Is the Web a Communication Tool or Digital Disneyland for Art Works?

Perttu Rastas, Contemporary Art Museum, Finland

About year ago we had a meeting in Linz, Austria where some museums talked about how we are using Internet in our institutions. We identified four ways that seem to summarize digital policy in European museums

  1. Alternative exhibition space

  2. New art genre

  3. Marketing and information tool

  4. Communication place and electronic agora for artists, institutions and audiences
There was a wide range of different types of practices and ideologies in how museum felt about digital media and Internet.

Networked art or broadcasting media

I think that the main big question is do we start in our digital future from broadcast model or network model? It's not a question about technology and how we're using it, it's more about culture, democracy and the fight for right to communicate but also to be heard.

Steps towards the Internet: pioneers and developers

  • Paul Baran, Rand corporation "On Distributed Communication", 1962
  • J.C.R. Licklinder, ARPANET-project, 1977
  • Vince Cern, UCLA, TCP/IP, 1983
  • Tim Berners-Lee, HTML code, World Wide Web, 1993
  • Marc Anderseen, Mosaic browser, 1993
If we try to link the major steps towards the Internet in a single line the connecting concept was always to help people to communicate more easily, faster, more naturally - in short, in a more humanistic way.

Internet is horizontal media

Internet is fundamentally a horizontal media where traditional broadcast media are vertical media streams which flow from institutions to public, from media specialist to "middle man". This horizontalism and openness has been the main driver that has made Internet what its now: a major social and cultural invention of mankind.

But what is Internet? It's a basically a domain name and address system for linking computers all around the world in net type system to understand each another's language. But who keeps this system alive? As you know Internet its also part of the hegemony structure where USA military and post-military industry together with multi-international entertainment companies and technology manufactures rules the game for us to play.

But the idea of Information Superhighway's is a concept without content if you don't think it side by side local roads, small veins that manufacture the traffic for the big roads. As you might know this electronic highway concept was first articulated in a talk that media artists Nam June Paik gave in 1974, almost than 20 years before the vice president Al Gore speech in USA congress.

(Records drawn from a data source)
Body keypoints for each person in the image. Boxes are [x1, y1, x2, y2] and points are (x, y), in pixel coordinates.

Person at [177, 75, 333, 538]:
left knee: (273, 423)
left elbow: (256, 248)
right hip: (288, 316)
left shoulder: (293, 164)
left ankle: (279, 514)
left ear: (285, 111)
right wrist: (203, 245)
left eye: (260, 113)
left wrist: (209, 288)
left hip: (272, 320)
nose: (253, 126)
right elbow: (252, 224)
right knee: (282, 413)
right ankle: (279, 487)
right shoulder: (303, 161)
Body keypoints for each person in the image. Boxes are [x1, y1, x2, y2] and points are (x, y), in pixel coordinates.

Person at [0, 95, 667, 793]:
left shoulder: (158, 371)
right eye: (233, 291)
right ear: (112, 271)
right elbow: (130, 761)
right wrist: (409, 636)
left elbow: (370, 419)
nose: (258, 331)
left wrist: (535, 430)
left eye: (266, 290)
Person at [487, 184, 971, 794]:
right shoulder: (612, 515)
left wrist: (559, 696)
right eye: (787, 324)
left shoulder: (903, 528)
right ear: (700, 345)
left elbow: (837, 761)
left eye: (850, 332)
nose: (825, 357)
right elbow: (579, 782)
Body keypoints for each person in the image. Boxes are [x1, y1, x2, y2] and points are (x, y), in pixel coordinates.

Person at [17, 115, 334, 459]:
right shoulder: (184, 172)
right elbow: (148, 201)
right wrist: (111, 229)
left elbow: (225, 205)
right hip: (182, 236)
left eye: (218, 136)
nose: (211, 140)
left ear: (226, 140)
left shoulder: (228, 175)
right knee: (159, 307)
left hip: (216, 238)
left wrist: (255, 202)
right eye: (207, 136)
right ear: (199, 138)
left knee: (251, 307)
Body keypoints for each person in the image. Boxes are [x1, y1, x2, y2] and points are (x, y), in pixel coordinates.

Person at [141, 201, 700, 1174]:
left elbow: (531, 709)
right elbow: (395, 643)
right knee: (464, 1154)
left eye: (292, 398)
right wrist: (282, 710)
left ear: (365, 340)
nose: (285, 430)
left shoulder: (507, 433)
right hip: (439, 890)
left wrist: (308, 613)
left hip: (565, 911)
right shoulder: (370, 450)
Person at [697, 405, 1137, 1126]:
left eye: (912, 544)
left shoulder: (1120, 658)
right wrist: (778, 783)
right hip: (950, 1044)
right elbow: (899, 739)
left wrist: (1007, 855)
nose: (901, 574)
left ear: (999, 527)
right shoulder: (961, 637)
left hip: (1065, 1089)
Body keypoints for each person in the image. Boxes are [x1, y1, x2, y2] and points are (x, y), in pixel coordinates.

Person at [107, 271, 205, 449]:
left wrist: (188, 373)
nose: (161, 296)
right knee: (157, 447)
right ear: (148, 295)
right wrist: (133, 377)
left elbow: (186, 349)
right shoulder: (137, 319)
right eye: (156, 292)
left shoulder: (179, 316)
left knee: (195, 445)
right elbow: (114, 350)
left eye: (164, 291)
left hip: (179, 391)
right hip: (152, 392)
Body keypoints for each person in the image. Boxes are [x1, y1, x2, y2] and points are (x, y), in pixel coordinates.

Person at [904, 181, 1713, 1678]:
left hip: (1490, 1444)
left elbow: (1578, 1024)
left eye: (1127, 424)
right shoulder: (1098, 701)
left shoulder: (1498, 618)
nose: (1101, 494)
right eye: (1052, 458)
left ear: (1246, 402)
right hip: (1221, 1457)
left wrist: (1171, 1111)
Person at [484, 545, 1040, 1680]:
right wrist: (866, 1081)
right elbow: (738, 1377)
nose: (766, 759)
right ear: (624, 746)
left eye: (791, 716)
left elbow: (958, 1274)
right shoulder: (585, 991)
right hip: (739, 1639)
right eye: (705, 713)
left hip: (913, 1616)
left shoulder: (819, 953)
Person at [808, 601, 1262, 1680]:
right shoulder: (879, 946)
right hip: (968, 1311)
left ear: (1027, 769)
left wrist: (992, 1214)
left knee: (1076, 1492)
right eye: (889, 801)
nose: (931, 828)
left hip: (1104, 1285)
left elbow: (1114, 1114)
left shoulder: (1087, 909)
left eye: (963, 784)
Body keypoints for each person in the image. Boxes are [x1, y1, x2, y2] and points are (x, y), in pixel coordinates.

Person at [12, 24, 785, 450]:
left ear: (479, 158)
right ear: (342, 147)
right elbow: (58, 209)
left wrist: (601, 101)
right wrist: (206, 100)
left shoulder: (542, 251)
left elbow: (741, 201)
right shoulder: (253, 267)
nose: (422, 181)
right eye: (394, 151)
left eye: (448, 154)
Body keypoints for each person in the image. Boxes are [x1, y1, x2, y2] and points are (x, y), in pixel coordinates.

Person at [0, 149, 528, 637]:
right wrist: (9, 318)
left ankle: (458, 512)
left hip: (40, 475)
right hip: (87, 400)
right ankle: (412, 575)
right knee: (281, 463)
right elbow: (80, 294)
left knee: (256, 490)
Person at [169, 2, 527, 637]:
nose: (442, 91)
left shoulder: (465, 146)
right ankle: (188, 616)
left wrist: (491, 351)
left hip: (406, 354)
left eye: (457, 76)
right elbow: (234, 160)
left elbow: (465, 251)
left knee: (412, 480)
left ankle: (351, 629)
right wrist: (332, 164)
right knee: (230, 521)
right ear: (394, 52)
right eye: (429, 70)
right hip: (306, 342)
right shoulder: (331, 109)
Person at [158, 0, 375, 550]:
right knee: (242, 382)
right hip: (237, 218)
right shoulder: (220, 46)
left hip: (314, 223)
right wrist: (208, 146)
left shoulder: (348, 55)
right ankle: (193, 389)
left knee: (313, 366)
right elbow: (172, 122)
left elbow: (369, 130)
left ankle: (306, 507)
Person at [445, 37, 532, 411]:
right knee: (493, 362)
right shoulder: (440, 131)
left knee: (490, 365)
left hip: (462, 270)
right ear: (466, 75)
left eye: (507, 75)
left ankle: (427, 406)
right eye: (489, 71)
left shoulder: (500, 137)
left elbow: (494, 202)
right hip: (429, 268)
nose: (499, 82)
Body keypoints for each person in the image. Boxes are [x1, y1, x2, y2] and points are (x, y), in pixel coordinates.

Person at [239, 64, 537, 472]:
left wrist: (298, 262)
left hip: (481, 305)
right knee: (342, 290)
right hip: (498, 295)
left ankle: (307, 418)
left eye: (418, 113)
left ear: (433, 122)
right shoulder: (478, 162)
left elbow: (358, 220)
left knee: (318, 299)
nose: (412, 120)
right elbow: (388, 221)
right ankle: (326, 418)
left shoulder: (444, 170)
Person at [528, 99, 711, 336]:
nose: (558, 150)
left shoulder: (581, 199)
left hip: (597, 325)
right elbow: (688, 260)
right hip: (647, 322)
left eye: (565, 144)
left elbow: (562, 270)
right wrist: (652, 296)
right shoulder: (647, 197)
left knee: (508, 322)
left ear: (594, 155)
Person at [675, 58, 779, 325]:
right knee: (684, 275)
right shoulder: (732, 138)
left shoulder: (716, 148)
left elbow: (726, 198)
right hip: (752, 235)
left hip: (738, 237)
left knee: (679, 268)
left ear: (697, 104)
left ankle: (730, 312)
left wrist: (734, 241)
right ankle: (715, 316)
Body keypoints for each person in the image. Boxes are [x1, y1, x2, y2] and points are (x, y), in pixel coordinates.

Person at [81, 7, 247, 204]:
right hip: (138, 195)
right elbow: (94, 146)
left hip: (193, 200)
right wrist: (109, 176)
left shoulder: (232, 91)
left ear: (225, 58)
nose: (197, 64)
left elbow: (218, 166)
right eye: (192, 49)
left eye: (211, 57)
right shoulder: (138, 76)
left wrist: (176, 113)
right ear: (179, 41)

What the task requires = Quote the passage on museums and the Internet, beginning at the words "Networked art or" and stopping after "to be heard.". The rows have nothing to do with the passage on museums and the Internet.

Task response =
Networked art or broadcasting media

I think that the main big question is do we start in our digital future from broadcast model or network model? It's not a question about technology and how we're using it, it's more about culture, democracy and the fight for right to communicate but also to be heard.